2. Antiproliferative Factor (APF): A novel antiproliferative glycopeptide from interstitial cystitis/bladder pain syndrome (IC/BPS) patients.
IC/BPS is a devastating bladder disorder characterized by frequency, urgency and severe pain,. A novel glycopeptide called APF was isolated from the urine of IC/BPS patients by the team of Susan Keay at the University of Maryland and and fully characterized and synthesized in our lab. APF treatment of normal bladder epithelial cells inhibits proliferation at sub-nanomolar concentrations, and imparts many features to these cells as seen in the actual disease. In addition, APF inhibits proliferation of bladder carcinoma and many other solid tumor cells at similar concentrations. We are presently synthesizing analogues of APF and have defined a structure activity relationship for the molecule. We are exploring analogues that may inhibit proliferation as treatments for IC/BPS or mimic APF activity with specificity for tumors as anticancer agents. Chemical biology techniques are being employed to study the biosynthesis and structural basis for the activity of this novel glycopeptide.
3. Conformational analysis of small molecules by NMR
Along with our group, The entire CBL synthesizes small molecule agents as potential anticancer or antiviral therapeutics. Our section uses NMR spectroscopy to determine 3-dimensional conformations of many of these candidates as an aid to structure-based drug design. Currently, a major area of research has focused on the different conformations imparted to peptides by various covalently linked TACAs/sugars. We discovered a distinct difference between the structures of glycosylated serine versus threonine---Serine-conjugated sugars are relatively free to explore the conformational space whereas threonine-coupled sugars are much more restricted. We are studying the biological consequences of these preferences in the context of different sugar-binding proteins.

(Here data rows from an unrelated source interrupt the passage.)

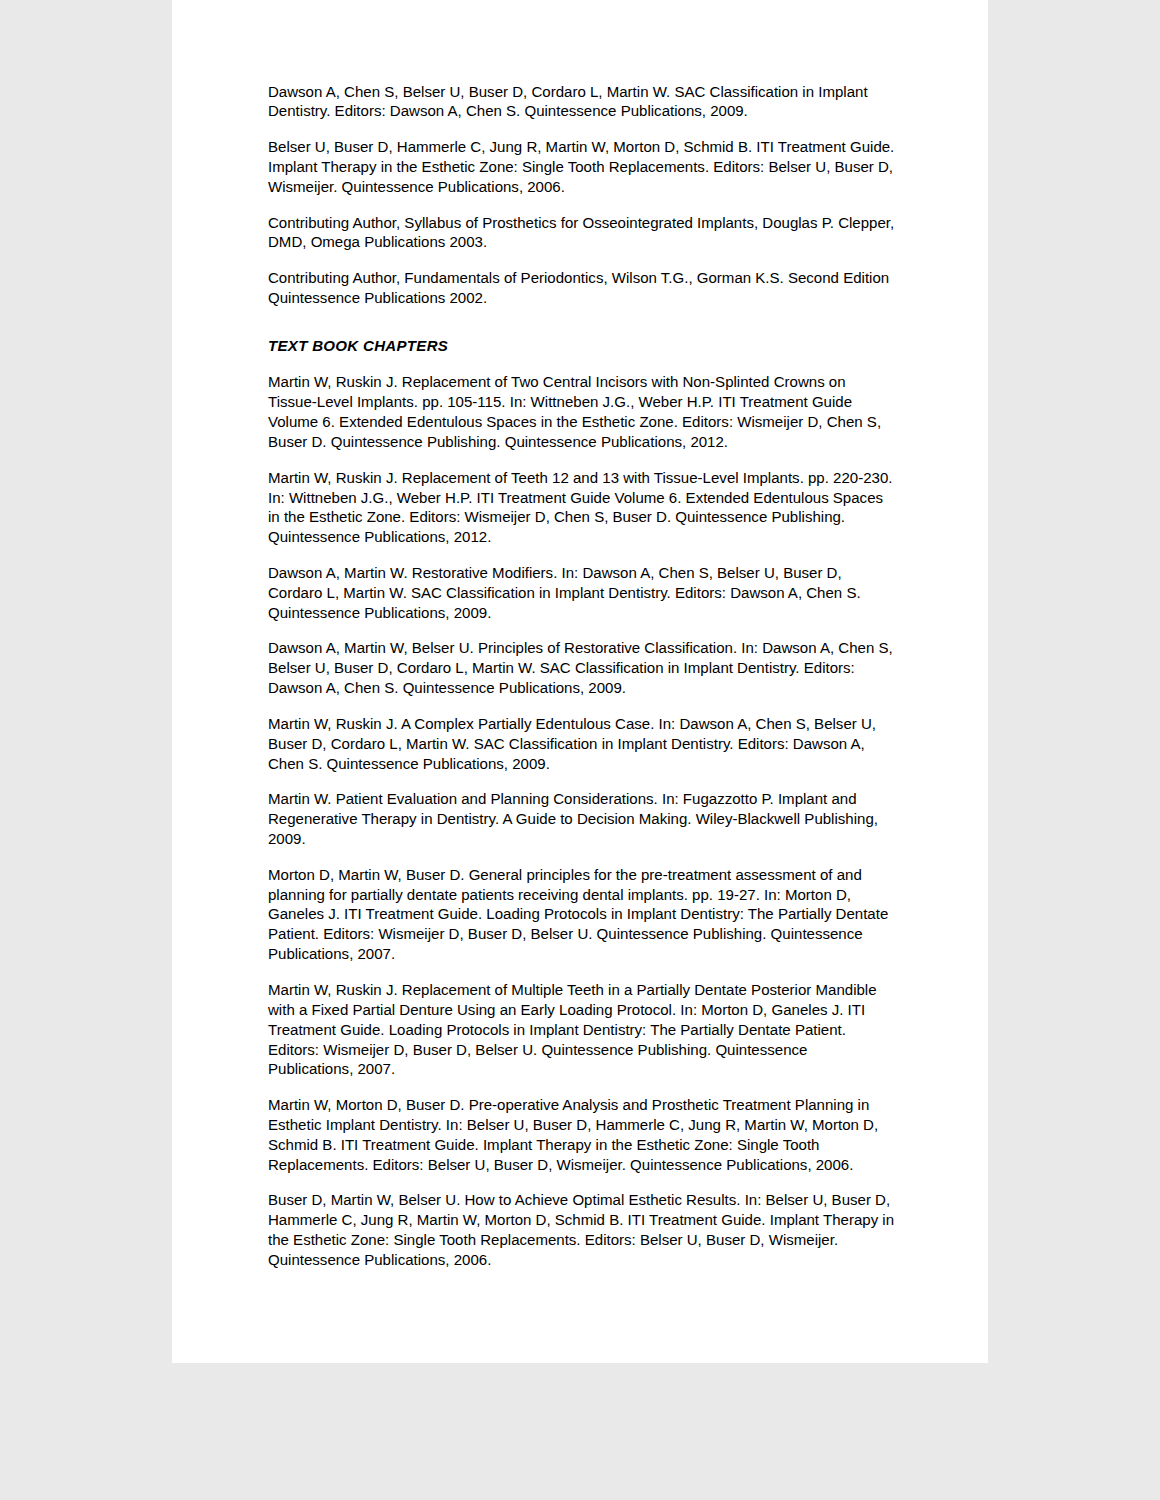Dawson A, Chen S, Belser U, Buser D, Cordaro L, Martin W. SAC Classification in Implant Dentistry. Editors: Dawson A, Chen S. Quintessence Publications, 2009.
Belser U, Buser D, Hammerle C, Jung R, Martin W, Morton D, Schmid B. ITI Treatment Guide. Implant Therapy in the Esthetic Zone: Single Tooth Replacements. Editors: Belser U, Buser D, Wismeijer. Quintessence Publications, 2006.
Contributing Author, Syllabus of Prosthetics for Osseointegrated Implants, Douglas P. Clepper, DMD, Omega Publications 2003.
Contributing Author, Fundamentals of Periodontics, Wilson T.G., Gorman K.S. Second Edition Quintessence Publications 2002.
TEXT BOOK CHAPTERS
Martin W, Ruskin J. Replacement of Two Central Incisors with Non-Splinted Crowns on Tissue-Level Implants. pp. 105-115. In: Wittneben J.G., Weber H.P. ITI Treatment Guide Volume 6. Extended Edentulous Spaces in the Esthetic Zone. Editors: Wismeijer D, Chen S, Buser D. Quintessence Publishing. Quintessence Publications, 2012.
Martin W, Ruskin J. Replacement of Teeth 12 and 13 with Tissue-Level Implants. pp. 220-230. In: Wittneben J.G., Weber H.P. ITI Treatment Guide Volume 6. Extended Edentulous Spaces in the Esthetic Zone. Editors: Wismeijer D, Chen S, Buser D. Quintessence Publishing. Quintessence Publications, 2012.
Dawson A, Martin W. Restorative Modifiers. In: Dawson A, Chen S, Belser U, Buser D, Cordaro L, Martin W. SAC Classification in Implant Dentistry. Editors: Dawson A, Chen S. Quintessence Publications, 2009.
Dawson A, Martin W, Belser U. Principles of Restorative Classification. In: Dawson A, Chen S, Belser U, Buser D, Cordaro L, Martin W. SAC Classification in Implant Dentistry. Editors: Dawson A, Chen S. Quintessence Publications, 2009.
Martin W, Ruskin J. A Complex Partially Edentulous Case. In: Dawson A, Chen S, Belser U, Buser D, Cordaro L, Martin W. SAC Classification in Implant Dentistry. Editors: Dawson A, Chen S. Quintessence Publications, 2009.
Martin W. Patient Evaluation and Planning Considerations. In: Fugazzotto P. Implant and Regenerative Therapy in Dentistry. A Guide to Decision Making. Wiley-Blackwell Publishing, 2009.
Morton D, Martin W, Buser D. General principles for the pre-treatment assessment of and planning for partially dentate patients receiving dental implants. pp. 19-27. In: Morton D, Ganeles J. ITI Treatment Guide. Loading Protocols in Implant Dentistry: The Partially Dentate Patient. Editors: Wismeijer D, Buser D, Belser U. Quintessence Publishing. Quintessence Publications, 2007.
Martin W, Ruskin J. Replacement of Multiple Teeth in a Partially Dentate Posterior Mandible with a Fixed Partial Denture Using an Early Loading Protocol. In: Morton D, Ganeles J. ITI Treatment Guide. Loading Protocols in Implant Dentistry: The Partially Dentate Patient. Editors: Wismeijer D, Buser D, Belser U. Quintessence Publishing. Quintessence Publications, 2007.
Martin W, Morton D, Buser D. Pre-operative Analysis and Prosthetic Treatment Planning in Esthetic Implant Dentistry. In: Belser U, Buser D, Hammerle C, Jung R, Martin W, Morton D, Schmid B. ITI Treatment Guide. Implant Therapy in the Esthetic Zone: Single Tooth Replacements. Editors: Belser U, Buser D, Wismeijer. Quintessence Publications, 2006.
Buser D, Martin W, Belser U. How to Achieve Optimal Esthetic Results. In: Belser U, Buser D, Hammerle C, Jung R, Martin W, Morton D, Schmid B. ITI Treatment Guide. Implant Therapy in the Esthetic Zone: Single Tooth Replacements. Editors: Belser U, Buser D, Wismeijer. Quintessence Publications, 2006.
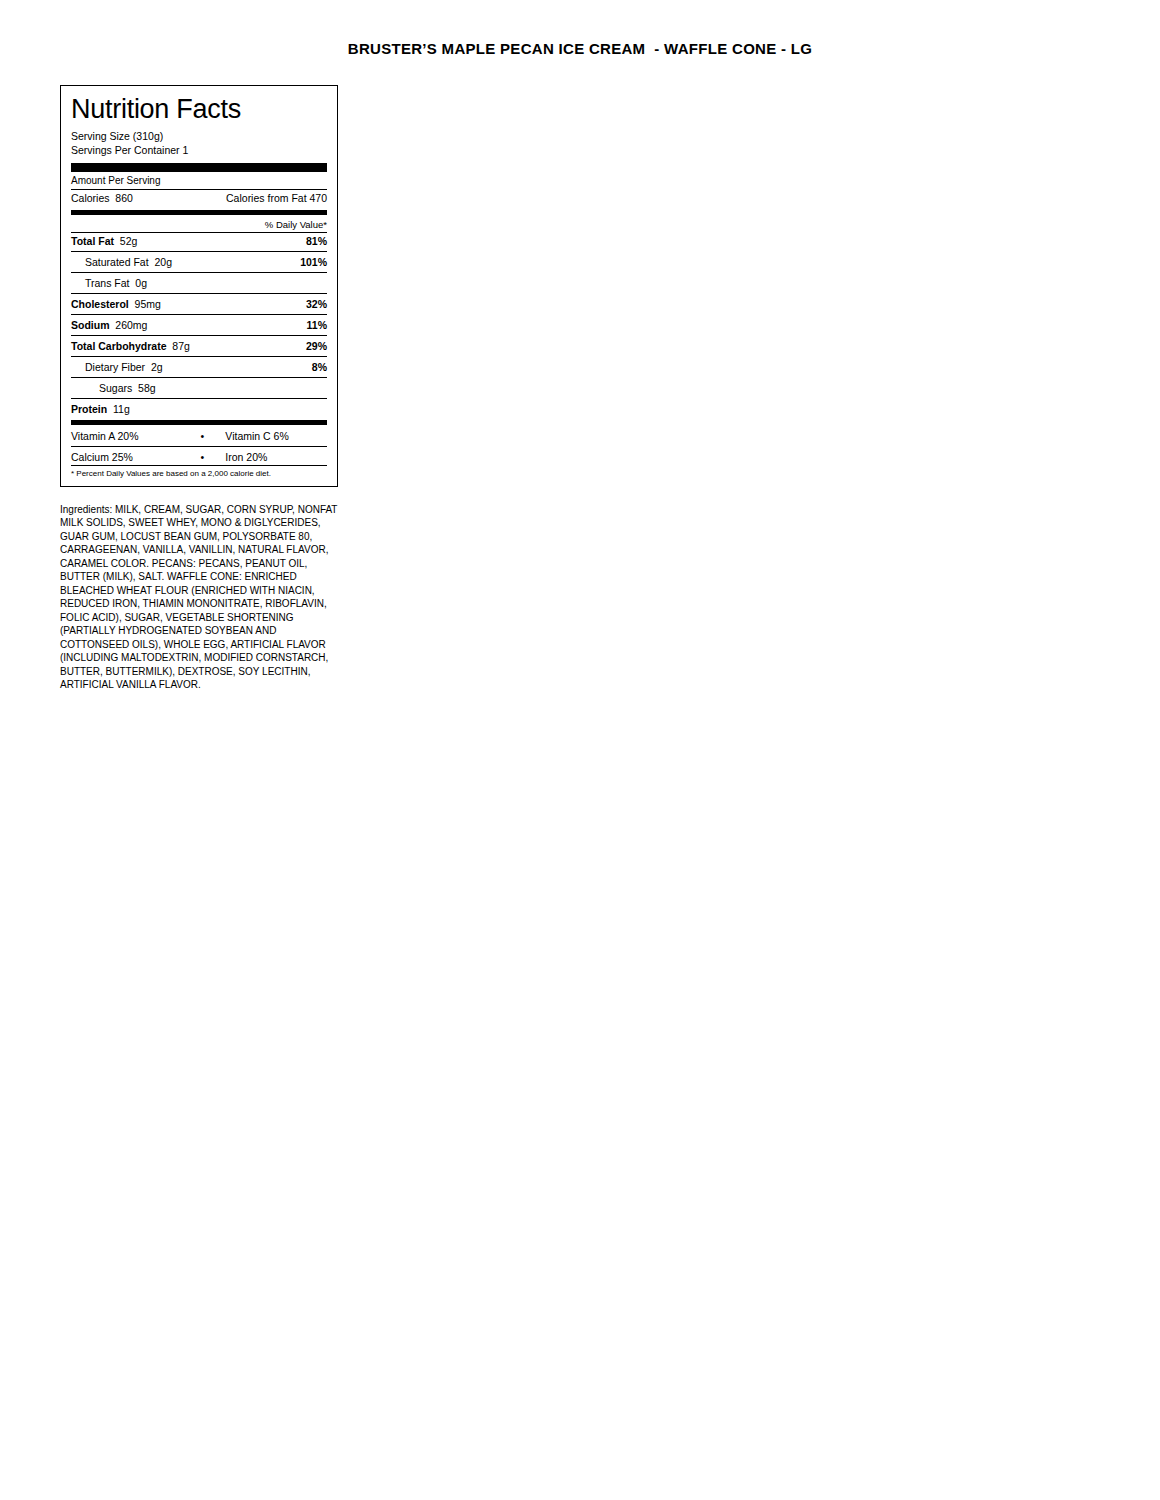BRUSTER’S MAPLE PECAN ICE CREAM - WAFFLE CONE - LG
Nutrition Facts
Serving Size (310g)
Servings Per Container 1
Amount Per Serving
| Calories 860 | Calories from Fat 470 |
| % Daily Value* |
| Total Fat 52g | 81% |
| Saturated Fat 20g | 101% |
| Trans Fat 0g | |
| Cholesterol 95mg | 32% |
| Sodium 260mg | 11% |
| Total Carbohydrate 87g | 29% |
| Dietary Fiber 2g | 8% |
| Sugars 58g | |
| Protein 11g | |
| Vitamin A 20% | • | Vitamin C 6% |
| Calcium 25% | • | Iron 20% |
* Percent Daily Values are based on a 2,000 calorie diet.
Ingredients: MILK, CREAM, SUGAR, CORN SYRUP, NONFAT MILK SOLIDS, SWEET WHEY, MONO & DIGLYCERIDES, GUAR GUM, LOCUST BEAN GUM, POLYSORBATE 80, CARRAGEENAN, VANILLA, VANILLIN, NATURAL FLAVOR, CARAMEL COLOR. PECANS: PECANS, PEANUT OIL, BUTTER (MILK), SALT. WAFFLE CONE: ENRICHED BLEACHED WHEAT FLOUR (ENRICHED WITH NIACIN, REDUCED IRON, THIAMIN MONONITRATE, RIBOFLAVIN, FOLIC ACID), SUGAR, VEGETABLE SHORTENING (PARTIALLY HYDROGENATED SOYBEAN AND COTTONSEED OILS), WHOLE EGG, ARTIFICIAL FLAVOR (INCLUDING MALTODEXTRIN, MODIFIED CORNSTARCH, BUTTER, BUTTERMILK), DEXTROSE, SOY LECITHIN, ARTIFICIAL VANILLA FLAVOR.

Synthetic ligands for PreQ1 riboswitches provide structural and mechanistic insights into targeting RNA tertiary structure
Endothelial Integrin α3β1 Stabilizes Carbohydrate-Mediated Tumor/Endothelial Cell Adhesion and Induces Major Signaling Pathways in Endothelial Cells
Recognition of the Thomsen-Friedenreich pancarcinoma carbohydrate antigen by a lamprey variable lymphocyte receptor
Joseph J. Barchi Jr., Ph.D.
Dr. Barchi received his Ph.D. in Organic Chemistry from the University of Hawaii with Richard E. Moore and did 2 years of postdoctoral work at Duke University with Bert Fraser-Reid. He then joined the NCI as a staff fellow in 1988, was promoted to staff scientist and then to senior scientist in 2002. His main research interests are in synthetic medicinal chemistry as it relates to carbohydrate-based drug design, and the high-resolution structural analysis of sugars, glycopeptides and small molecule drug candidates by NMR spectroscopy.